AdduLIVE is a regional news outlet based in Addu City, Maldives. It is one of the most popular regional news outlets in the country.

== History ==
AdduLIVE was founded on 1 January 2013. Its website was officially launched at the Equatorial Convention Centre by the Mayor of Addu City Abdulla Sodiq.

On 22 October 2015, AdduLIVE's website was hacked following repeated threatening calls made from anonymous callers to AdduLIVE journalists. The International Federation of Journalists criticized the hacking and called on the Maldivian government to condemn the attack and protect the security and safety of journalists.
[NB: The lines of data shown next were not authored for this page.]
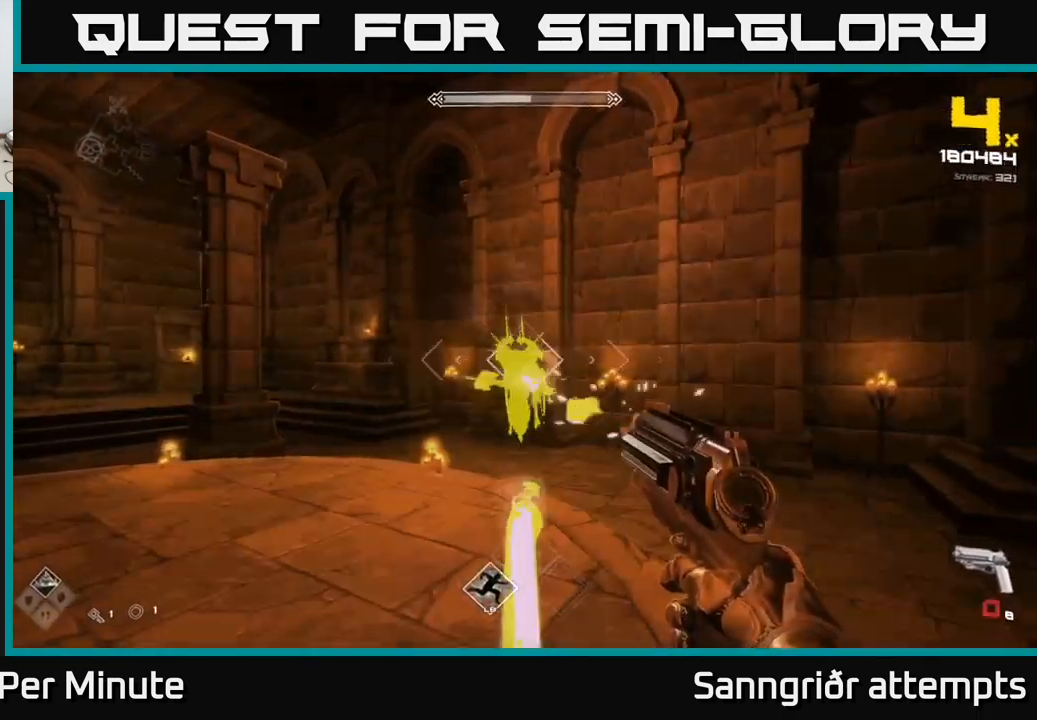
{"buttons": [], "left_stick": "down", "right_stick": "center", "events": [[66, "R2", "up"], [283, "R2", "down"], [366, "left_stick", "down"], [416, "R2", "up"]]}
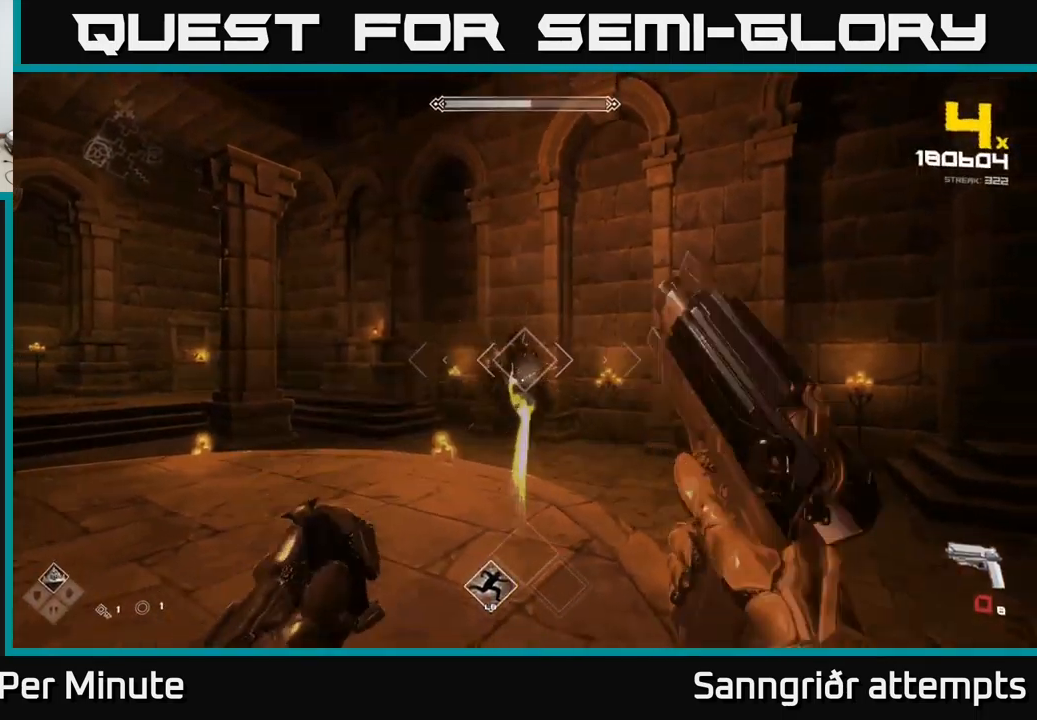
{"buttons": ["R2"], "left_stick": "center", "right_stick": "center", "events": [[50, "left_stick", "center"], [66, "R2", "down"], [216, "R2", "up"], [333, "left_stick", "up"], [450, "R2", "down"], [450, "left_stick", "center"]]}
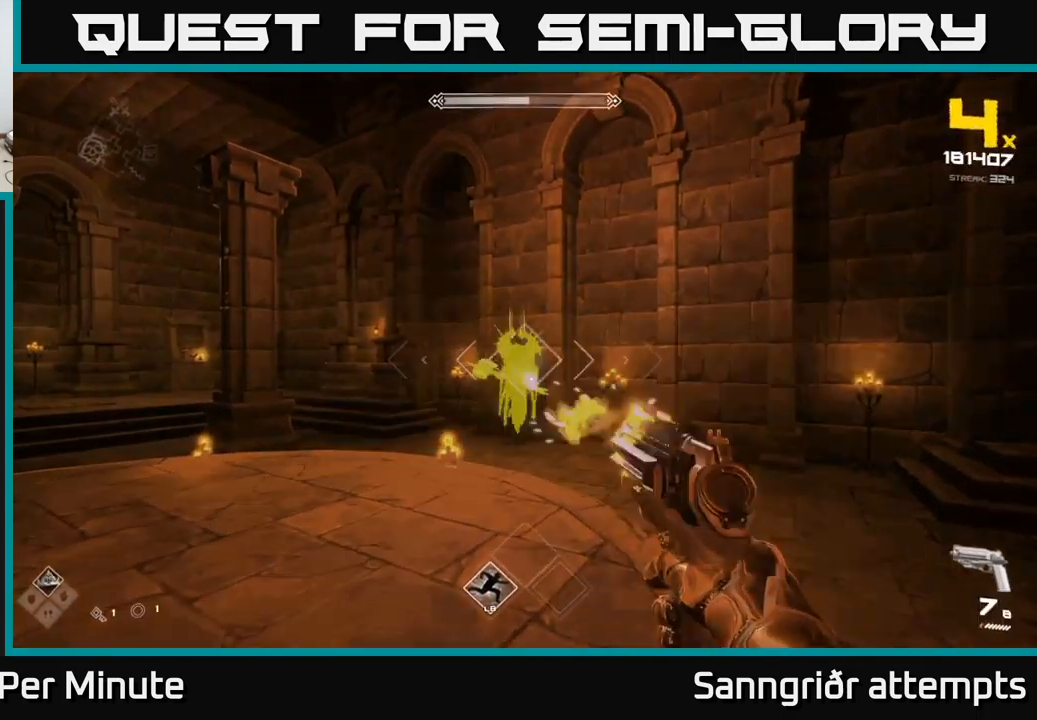
{"buttons": [], "left_stick": "center", "right_stick": "center", "events": [[83, "R2", "up"], [216, "left_stick", "down"], [300, "R2", "down"], [416, "R2", "up"], [433, "left_stick", "center"]]}
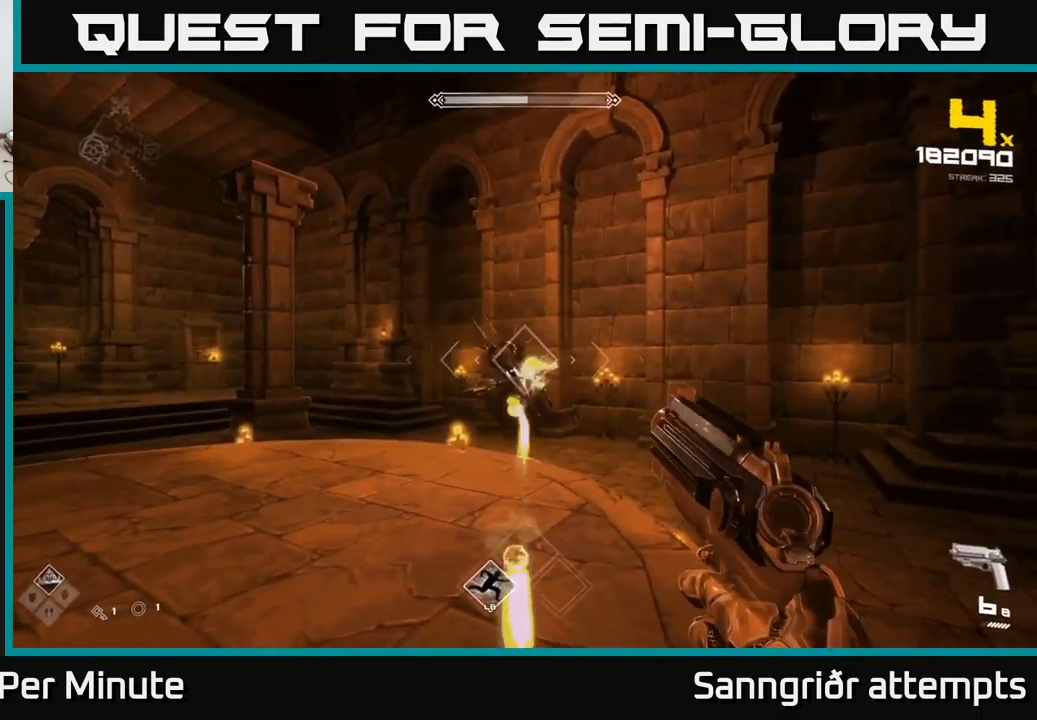
{"buttons": ["R2"], "left_stick": "down", "right_stick": "center", "events": [[133, "R2", "down"], [233, "R2", "up"], [450, "left_stick", "down"], [500, "R2", "down"]]}
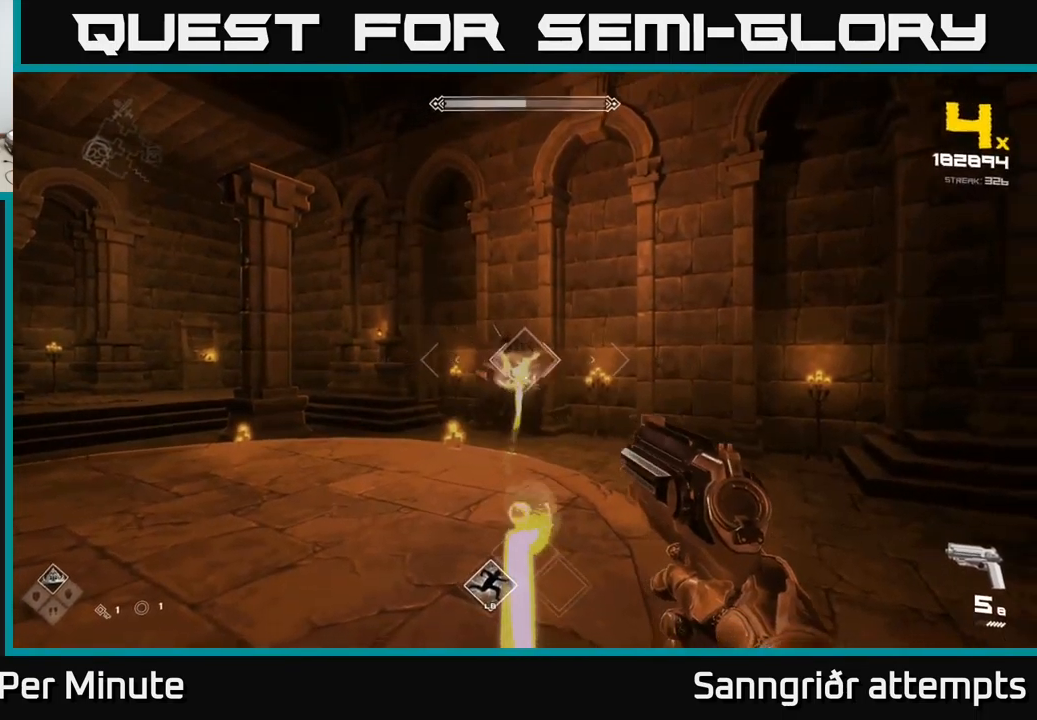
{"buttons": [], "left_stick": "center", "right_stick": "center", "events": [[116, "R2", "up"], [133, "left_stick", "center"], [317, "R2", "down"], [417, "R2", "up"]]}
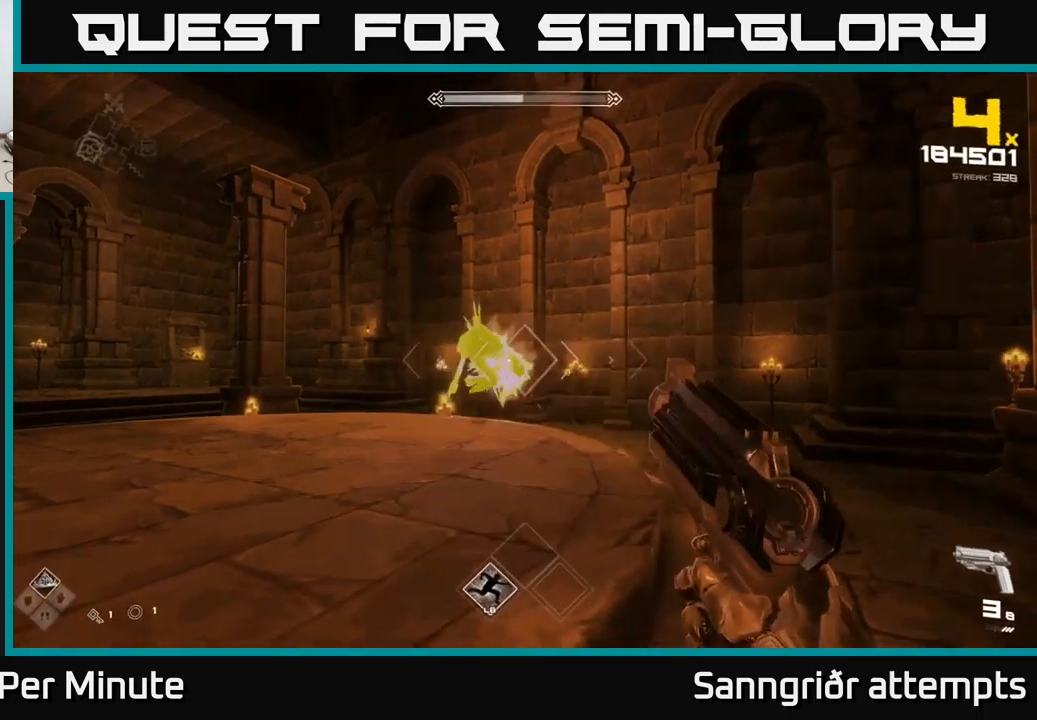
{"buttons": ["R2"], "left_stick": "left", "right_stick": "right", "events": [[167, "R2", "down"], [183, "left_stick", "down-left"], [267, "R2", "up"], [317, "right_stick", "right"], [350, "left_stick", "left"], [500, "R2", "down"]]}
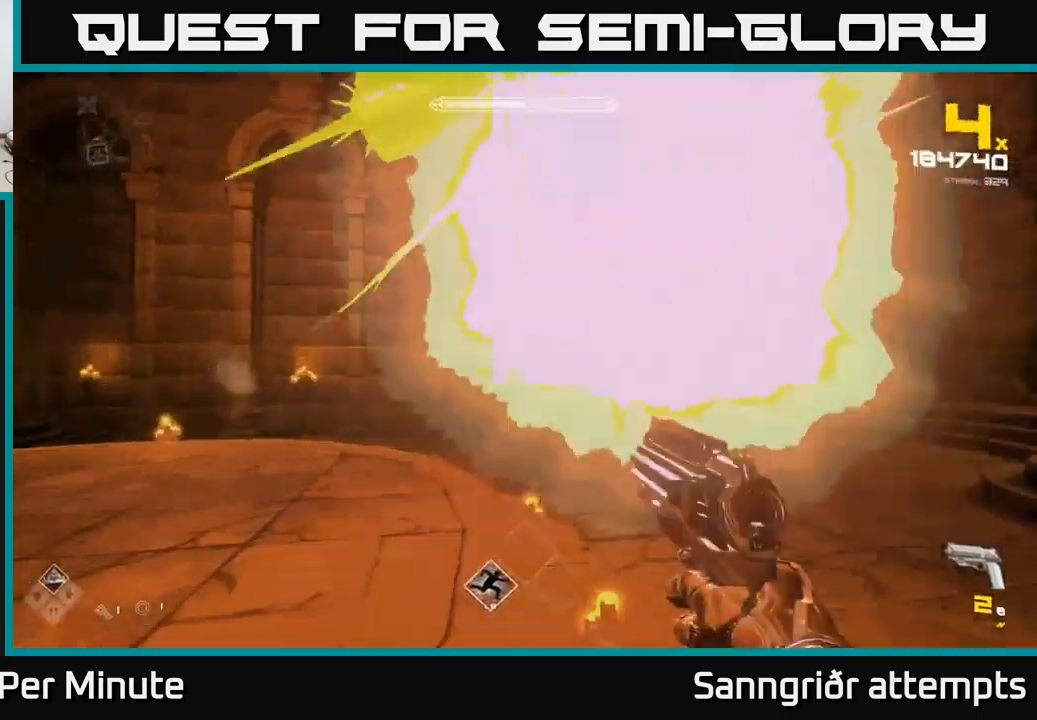
{"buttons": [], "left_stick": "down-left", "right_stick": "center", "events": [[67, "left_stick", "down-left"], [117, "R2", "up"], [333, "R1", "down"], [467, "R1", "up"], [483, "right_stick", "center"]]}
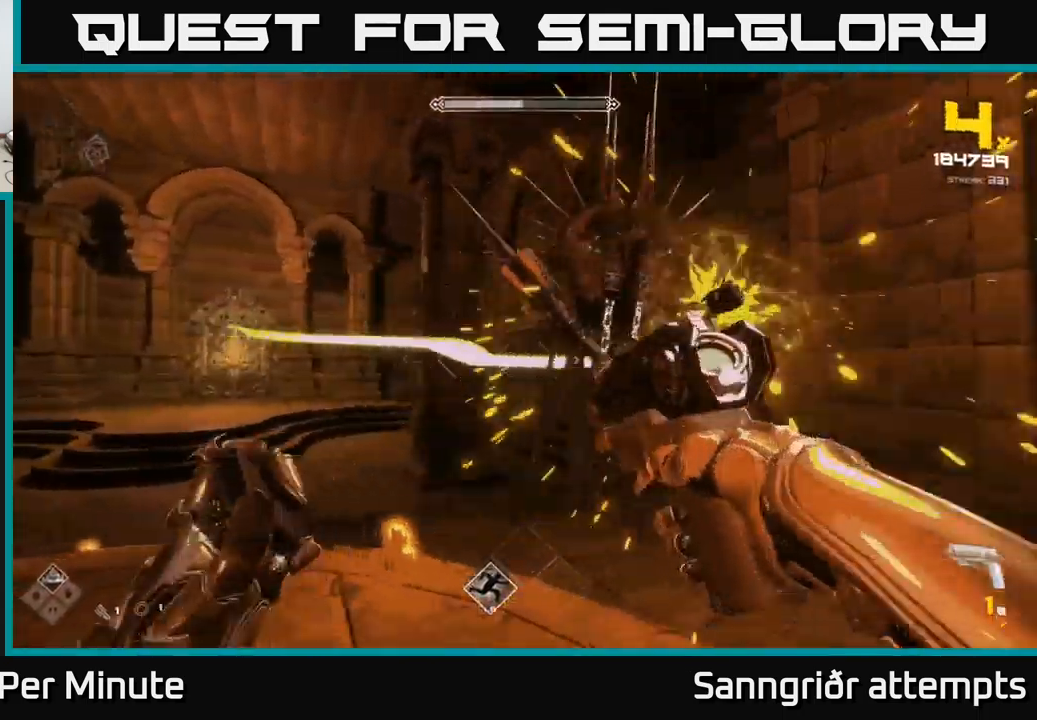
{"buttons": [], "left_stick": "left", "right_stick": "center", "events": [[33, "left_stick", "down"], [200, "R1", "down"], [250, "R1", "up"], [250, "right_stick", "right"], [383, "left_stick", "left"], [467, "right_stick", "center"]]}
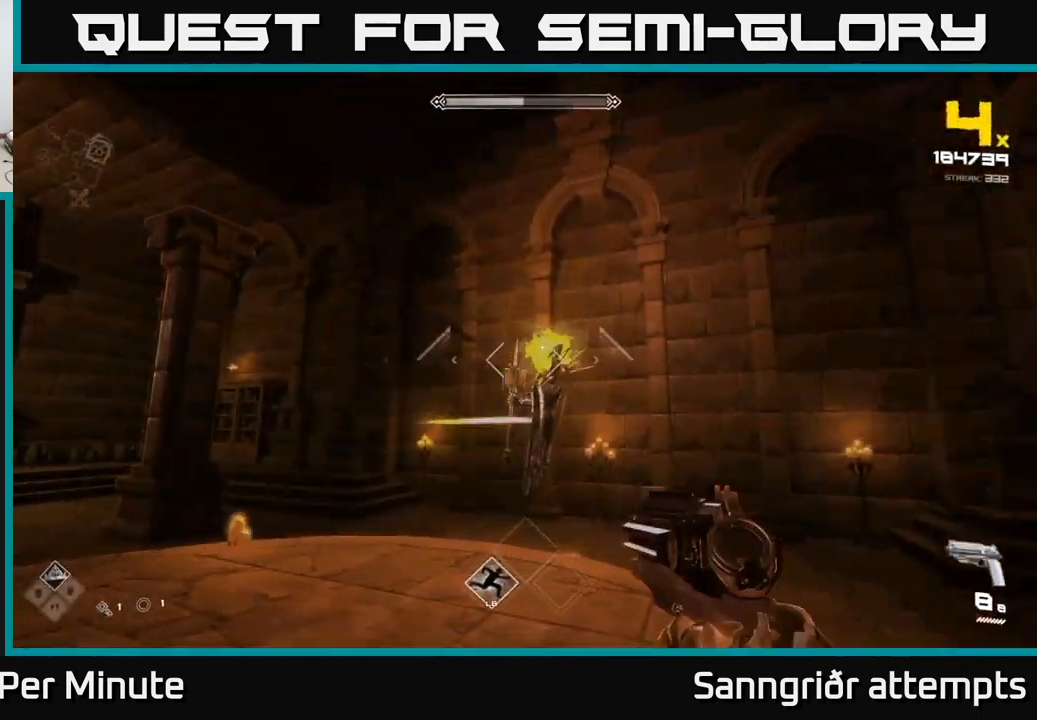
{"buttons": [], "left_stick": "left", "right_stick": "center", "events": [[17, "R2", "down"], [133, "R2", "up"], [150, "left_stick", "center"], [167, "right_stick", "right"], [217, "left_stick", "left"], [333, "R2", "down"], [417, "right_stick", "center"], [450, "R2", "up"]]}
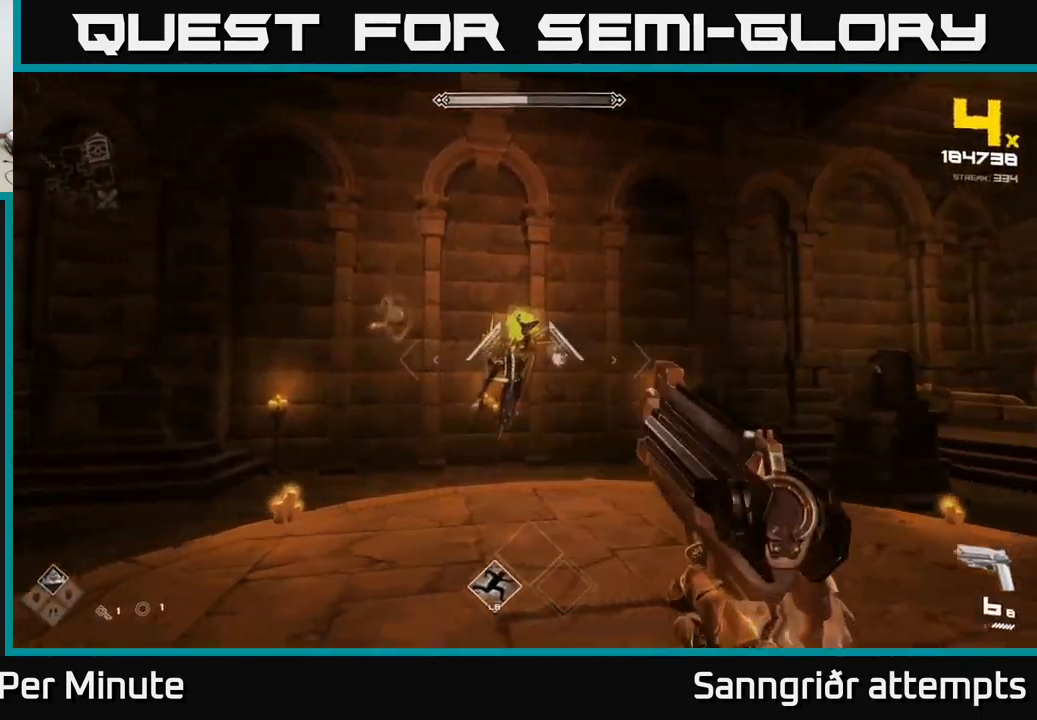
{"buttons": [], "left_stick": "down", "right_stick": "right", "events": [[100, "left_stick", "up-left"], [167, "A", "down"], [217, "left_stick", "center"], [317, "left_stick", "right"], [350, "A", "up"], [450, "right_stick", "right"], [467, "left_stick", "down"]]}
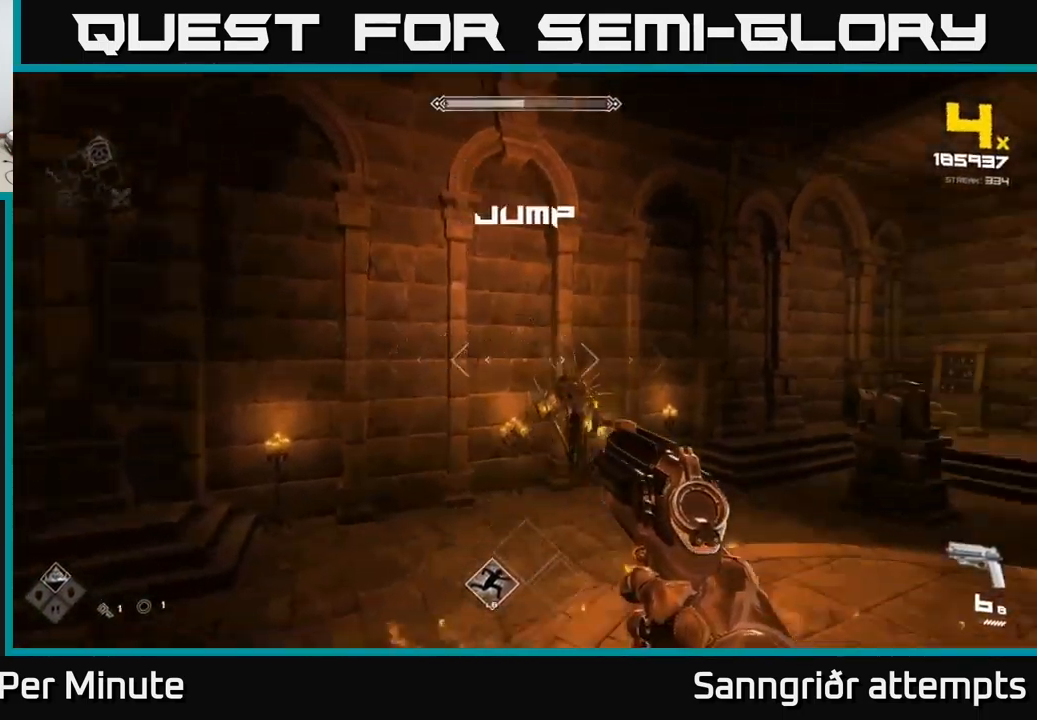
{"buttons": [], "left_stick": "center", "right_stick": "center", "events": [[67, "R2", "down"], [100, "left_stick", "center"], [117, "right_stick", "center"], [150, "R2", "up"], [300, "left_stick", "up"], [300, "right_stick", "up"], [367, "R2", "down"], [367, "right_stick", "center"], [433, "R2", "up"], [450, "left_stick", "center"]]}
It was later back in the following week. The outlet claims that it was hacked after it published about a beginning of a presidential impeachment.

On 22 April 2016, the Communications Authority of Maldives under the order of the Ministry of Home Affairs blocked AdduLIVE's website. Home Minister Umar Naseer said that it was blocked due to the site being unregistered. However, AdduLIVE claims that it was blocked after it published a report about how then-First Lady Fathimath Ibrahim was linked to corruption. It was later unblocked on 4 July 2016.

On 15 October 2017, AdduLIVE launched their own mobile app.